The stand and reach and sit and reach tests are often used to evaluate the flexibility of the hamstrings. According to Magnusson et al. [
23], the range of the forward bend is a good measure of the flexibility of these muscles. As Chillon et al. [
24] state, the hip angle explains 42% of the sit and reach test result, the lumbar angle-30% and the thoracic angle-just 4%. The research carried out by Muyor et al. [
8] shows, however, that the sit and reach test correlates poorly or at most moderately with the flexibility of the hamstrings as assessed by the passive strait leg raise test. It must be remembered that both the sit and reach test and the stand and reach test are indirect measures and the limitation of flexibility diagnosed by one of these tests cannot be a direct indication for stretching the hamstrings [
8]. Stretching the structures that are not shortened leads to hypermobility which, like hypomobility, can cause injury and reduced sport performance [
25].
4.1. Limitations
It seems that in further studies on flexibility, the flexibility of the hamstrings and the flexibility of the calf muscles should be additionally assessed in an isolated study.

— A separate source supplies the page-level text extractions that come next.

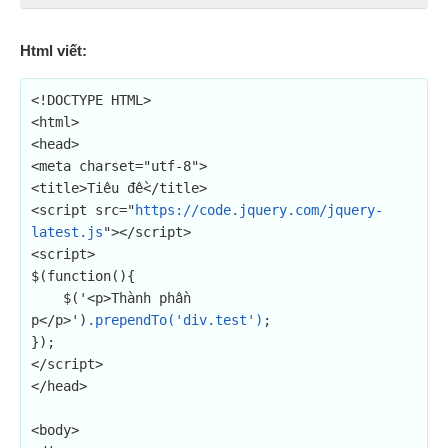
Html viết:
<!DOCTYPE HTML>

<html>

<head>

<meta charset="utf-8">

<title>Tiêu đề</title>

<script src="
https://code.jquery.com/jquery-
latest.js
"></script>

<script>

$(function(){

    $('<p>Thành phần 
p</p>')
.prependTo('div.test')
;

});

</script>

</head>

<body>
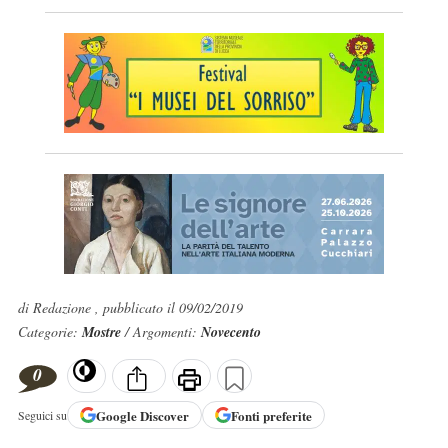
di Redazione , pubblicato il 09/02/2019
Categorie:
Mostre
/ Argomenti:
Novecento
0
Google
Discover
Fonti preferite
Seguici su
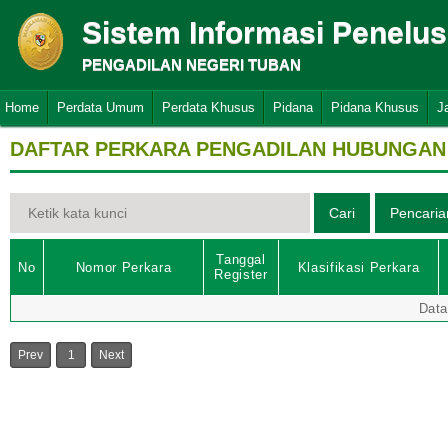
Sistem Informasi Penelu
PENGADILAN NEGERI TUBAN
Home
Perdata Umum
Perdata Khusus
Pidana
Pidana Khusus
J
DAFTAR PERKARA PENGADILAN HUBUNGAN 
Tanggal
No
Nomor Perkara
Klasifikasi Perkara
Register
Data
Prev
1
Next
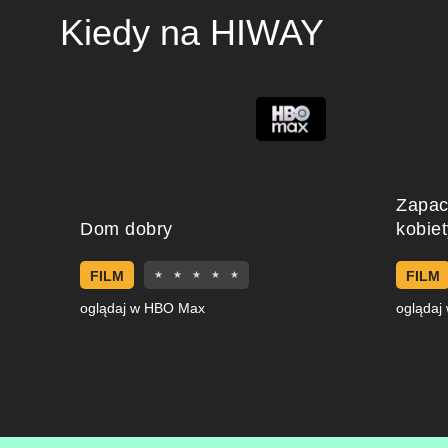
Kiedy na HIWAY
Zapa
Dom dobry
kobiet
FILM
FILM
★
★
★
★
★
oglądaj w HBO Max
oglądaj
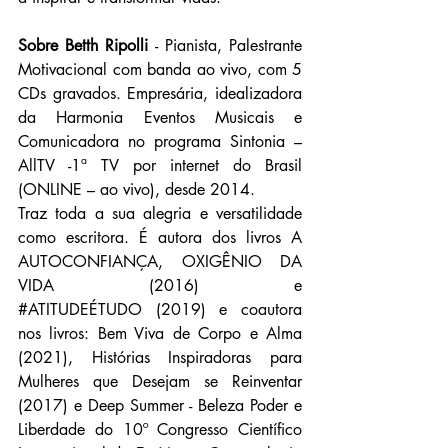
Sobre Betth Ripolli
 - Pianista, Palestrante 
Motivacional com banda ao vivo, com 5 
CDs gravados. Empresária, idealizadora 
da Harmonia Eventos Musicais e 
Comunicadora no programa Sintonia – 
AllTV -1ª TV por internet do Brasil 
(ONLINE – ao vivo), desde 2014.
Traz toda a sua alegria e versatilidade 
como escritora. É autora dos livros A 
AUTOCONFIANÇA, OXIGÊNIO DA 
VIDA (2016) e 
#ATITUDEÉTUDO
 (2019) e coautora 
nos livros: Bem Viva de Corpo e Alma 
(2021), Histórias Inspiradoras para 
Mulheres que Desejam se Reinventar 
(2017) e Deep Summer - Beleza Poder e 
Liberdade do 10º Congresso Científico 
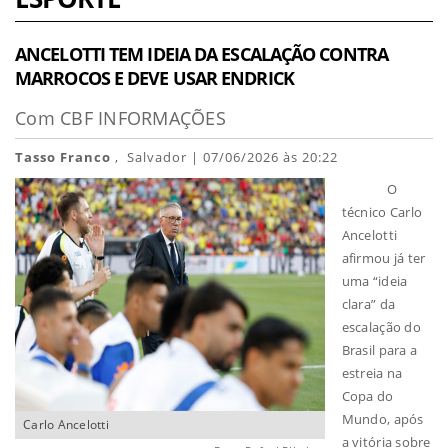
ANCELOTTI TEM IDEIA DA ESCALAÇÃO CONTRA
MARROCOS E DEVE USAR ENDRICK
Com CBF INFORMAÇÕES
Tasso Franco
, Salvador | 07/06/2026 às 20:22
O
técnico Carlo
Ancelotti
afirmou já ter
uma “ideia
clara” da
escalação do
Brasil para a
estreia na
Copa do
Mundo, após
Carlo Ancelotti
a vitória sobre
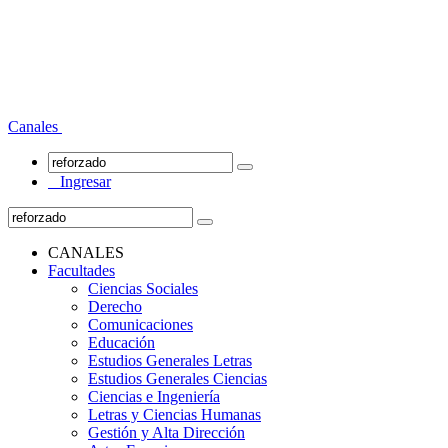
Canales
Ingresar
CANALES
Facultades
Ciencias Sociales
Derecho
Comunicaciones
Educación
Estudios Generales Letras
Estudios Generales Ciencias
Ciencias e Ingeniería
Letras y Ciencias Humanas
Gestión y Alta Dirección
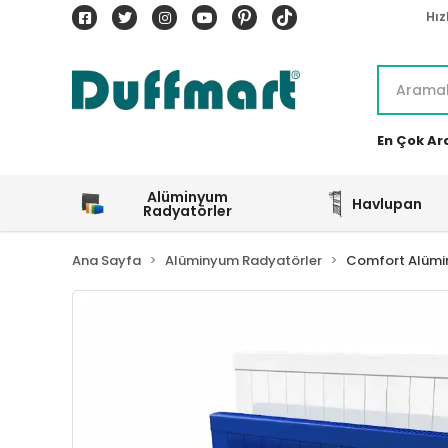
Hız
En Çok Ar
Alüminyum
Havlupan
Radyatörler
Ana Sayfa
Alüminyum Radyatörler
Comfort Alümi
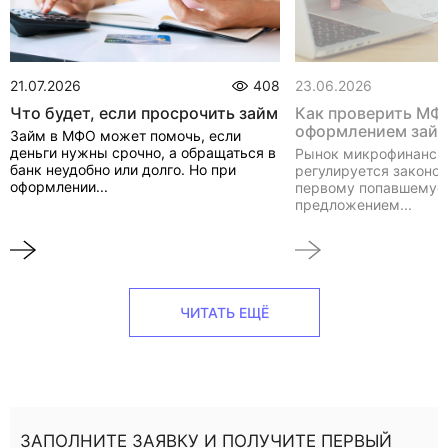
21.07.2026
408
23.06.2026
Что будет, если просрочить займ
Как проверить МФ
оформлением зай
Займ в МФО может помочь, если
деньги нужны срочно, а обращаться в
Рынок микрофинанси
банк неудобно или долго. Но при
регулируется законом
оформлении...
первому попавшемуся
предложением...
ЧИТАТЬ ЕЩЁ
ЗАПОЛНИТЕ ЗАЯВКУ И ПОЛУЧИТЕ ПЕРВЫЙ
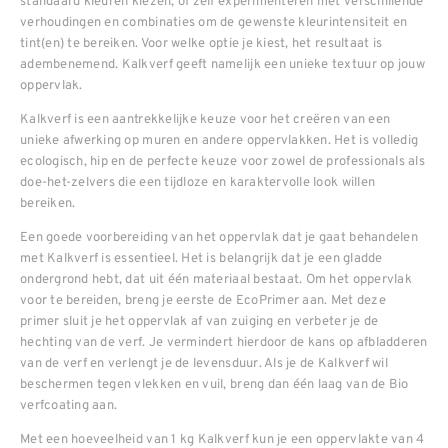
standaard kleuren kiezen, of zelf experimenteren met verschillende
verhoudingen en combinaties om de gewenste kleurintensiteit en
tint(en) te bereiken. Voor welke optie je kiest, het resultaat is
adembenemend. Kalkverf geeft namelijk een unieke textuur op jouw
oppervlak.
Kalkverf is een aantrekkelijke keuze voor het creëren van een
unieke afwerking op muren en andere oppervlakken. Het is volledig
ecologisch, hip en de perfecte keuze voor zowel de professionals als
doe-het-zelvers die een tijdloze en karaktervolle look willen
bereiken.
Een goede voorbereiding van het oppervlak dat je gaat behandelen
met Kalkverf is essentieel. Het is belangrijk dat je een gladde
ondergrond hebt, dat uit één materiaal bestaat. Om het oppervlak
voor te bereiden, breng je eerste de EcoPrimer aan. Met deze
primer sluit je het oppervlak af van zuiging en verbeter je de
hechting van de verf. Je vermindert hierdoor de kans op afbladderen
van de verf en verlengt je de levensduur. Als je de Kalkverf wil
beschermen tegen vlekken en vuil, breng dan één laag van de Bio
verfcoating aan.
Met een hoeveelheid van 1 kg Kalkverf kun je een oppervlakte van 4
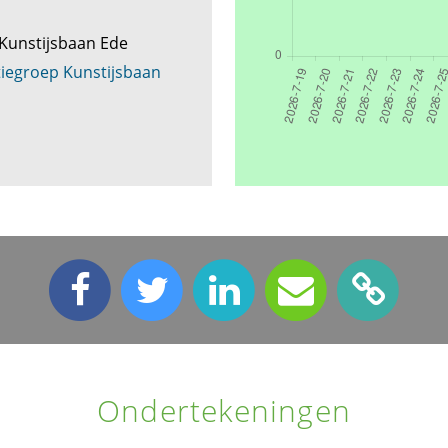
Kunstijsbaan Ede
iegroep Kunstijsbaan
Ondertekeningen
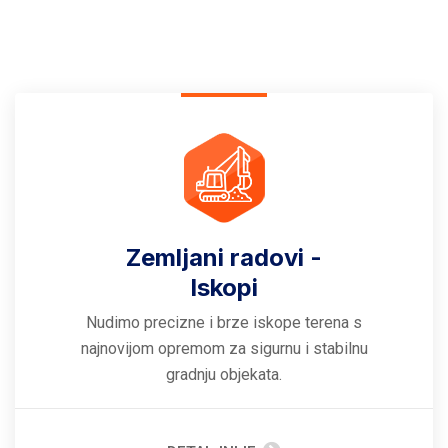
Zemljani radovi -
Iskopi
Nudimo precizne i brze iskope terena s
najnovijom opremom za sigurnu i stabilnu
gradnju objekata.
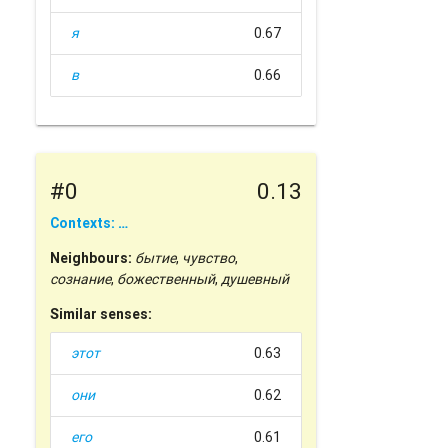
я
0.67
в
0.66
#0
0.13
Contexts: …
Neighbours:
бытие
,
чувство
,
сознание
,
божественный
,
душевный
Similar senses:
этот
0.63
они
0.62
его
0.61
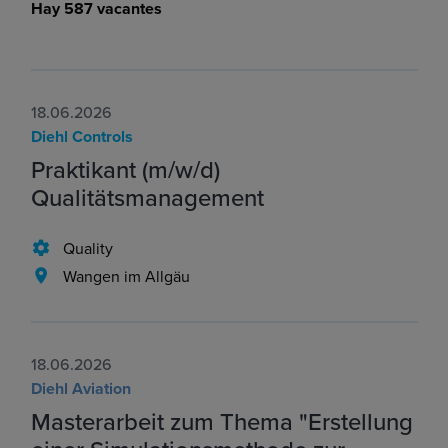
Hay 587 vacantes
18.06.2026
Diehl Controls
Praktikant (m/w/d)
Qualitätsmanagement
Quality
Wangen im Allgäu
18.06.2026
Diehl Aviation
Masterarbeit zum Thema "Erstellung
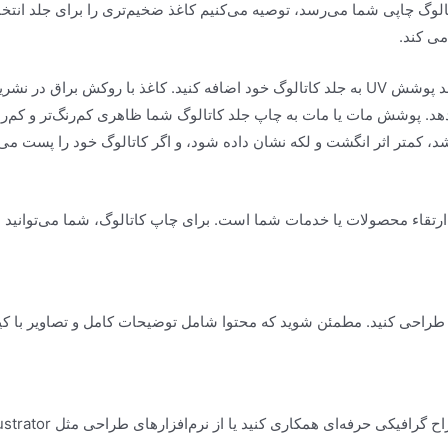
می کند.
آیا می خواهید دوام را حتی بیشتر کنید؟ یک پوشش مانند پوشش UV به جلد کاتالوگ خود اضافه ک
. پوشش مات یا مات به چاپ جلد کاتالوگ شما ظاهری کم‌رنگ‌تر و کم‌رنگ‌
شد، کمتر اثر انگشت و لکه نشان داده شود، و اگر کاتالوگ خود را پست می‌ک
 ارتقاء محصولات یا خدمات شما است. برای چاپ کاتالوگ، شما می‌توانید مر
طراحی کنید. مطمئن شوید که محتوا شامل توضیحات کامل و تصاویر با 
رافیکی حرفه‌ای همکاری کنید یا از نرم‌افزارهای طراحی مثل Adobe InDesign،
llustrator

4.2. Clinical Implications
It was our intention that our findings should stimulate further research to seek answers to the following questions: What is correct flexibility? Is the range or the quality of the movement more important? How to find a compromise between these features? Should the approach to stretching exercises change: first the analysis of the quantity and quality of the forward bend, then individually selected exercises for segmental increase in flexibility and stabilization of hypermobile segments?